The invention has been described using exemplary embodiments of organic photoconductors which a multilayer arrangement with an underlayer, a charge-generating Layer and a charge-transporting layer. But the invention is also applicable to photoconductors that have a single-layer photoconductive layer. Such photoconductors are also within the scope of the present invention, insofar as the thermal expansion coefficient of the cross-linked PPS resin for the carrier and that of the photoconductive layer fulfill the aforementioned condition.
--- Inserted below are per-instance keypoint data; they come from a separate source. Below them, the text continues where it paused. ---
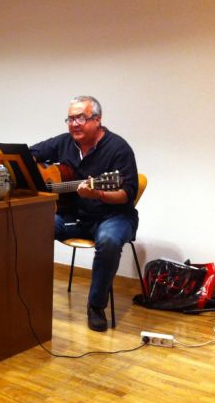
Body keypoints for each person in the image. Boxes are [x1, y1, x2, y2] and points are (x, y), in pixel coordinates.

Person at [30, 96, 139, 332]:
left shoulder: (118, 148)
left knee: (109, 240)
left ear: (97, 120)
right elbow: (30, 154)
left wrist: (99, 194)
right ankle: (30, 295)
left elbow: (127, 193)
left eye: (80, 118)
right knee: (32, 226)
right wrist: (37, 172)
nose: (74, 124)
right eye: (70, 119)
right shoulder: (64, 142)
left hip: (113, 216)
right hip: (74, 216)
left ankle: (96, 307)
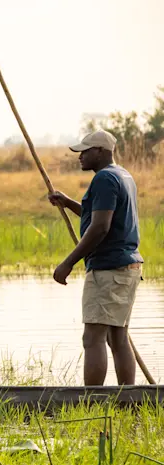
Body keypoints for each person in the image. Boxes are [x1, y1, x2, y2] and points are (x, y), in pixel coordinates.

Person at [48, 129, 143, 386]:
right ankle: (128, 399)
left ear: (100, 152)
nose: (79, 156)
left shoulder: (104, 179)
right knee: (117, 338)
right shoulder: (123, 175)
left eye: (85, 151)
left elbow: (100, 228)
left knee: (93, 338)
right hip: (127, 266)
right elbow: (99, 218)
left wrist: (68, 263)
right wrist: (68, 203)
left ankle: (92, 403)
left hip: (108, 269)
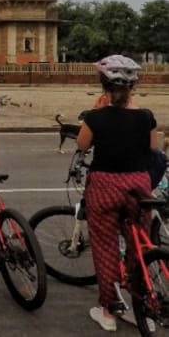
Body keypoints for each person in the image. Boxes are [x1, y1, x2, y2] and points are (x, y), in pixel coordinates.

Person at [77, 55, 157, 332]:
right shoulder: (146, 117)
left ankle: (109, 311)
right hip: (138, 185)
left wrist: (96, 113)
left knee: (105, 247)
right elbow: (150, 150)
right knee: (139, 247)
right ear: (133, 87)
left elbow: (82, 144)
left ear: (104, 85)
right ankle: (141, 310)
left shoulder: (95, 117)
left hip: (105, 186)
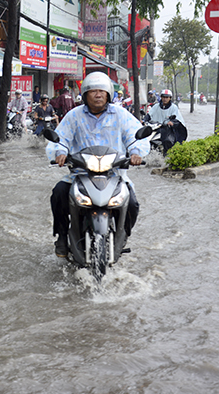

Furthermore, although the present invention is described with reference to FIG Carbon black and glass fibers have been described as conductive powders and inorganic fibers, respectively added to the PPS resin for the conductive carriers come within the scope of the present any other combinations of conductive powder, such as metal powder or metal oxide powder, and inorganic fibers such as carbon fibers or metal fibers Consider as far as the coefficient of thermal expansion of the cross-linked PPS resin carrier and that of the photoconductive layer meet the aforementioned condition.  

Formula attachment

Claims (12)

1. Organic photoconductor for electrophotographic applications, comprising a cylindrical, conductive carrier ( 1 ) which contains a cross-linked polyphenylene sulfide resin, electrically conductive powder and inorganic fiber material, and an organic photoconductive layer arrangement ( 5 ) brought onto the carrier, characterized in that the Ratio of the thermal expansion coefficient A of the carrier ( 1 ) and the thermal expansion coefficient B of the photoconductive layer arrangement ( 5 ) fulfills the condition 1/2 <A / B <1/4. 2. Photoconductor according to claim 1, characterized in that the electrically conductive Powder includes carbon black. 3. Photoconductor according to claim 1 or 2, characterized in that the inorganic Fiber material includes glass fibers. 4. Photoconductor according to one of claims 1 to 3, characterized in that the thermal expansion coefficient A is in the range from 2.0 × 10 ^-5 to 4.0 × 10 ^-5 K ^-1 . 5. Photoconductor according to one of the preceding claims, characterized in that the thermal expansion coefficient B is in the range from 6.0 × 10 ^-5 to 10 × 10 ^-5 K ^-1 . 6. Photoconductor according to one of the preceding claims, characterized in that the content of the polyphenylene sulfide resin is 40 to 65% by weight. 7. Photoconductor according to one of the preceding claims, characterized in that the photoconductive layer arrangement ( 5 ) comprises an underlayer ( 2 ), a charge-generating layer ( 3 ) and a charge-transporting layer ( 4 ). 8. A photoconductor according to claim 7, characterized in that the underlayer ( 2 ) comprises a melamine resin and metal oxide powder, the coefficient of thermal expansion of which is lower than that of the melamine resin. 9. A photoconductor according to claim 7, characterized in that the lower layer ( 2 ) contains a polyamide resin and metal oxide powder, the thermal expansion coefficient of which is lower than that of the polyamide resin. 10. Photoconductor according to one of claims 7 to 9, characterized in that the charge-generating layer ( 3 ) comprises a polyvinyl chloride resin. 11. Photoconductor according to one of claims 7 to 10, characterized in that the charge-transporting layer ( 4 ) comprises a polycarbonate resin. 12. Photoconductor according to one of claims 1 to 6, characterized in that the photoconductive layer arrangement ( 5 ) consists of a single layer.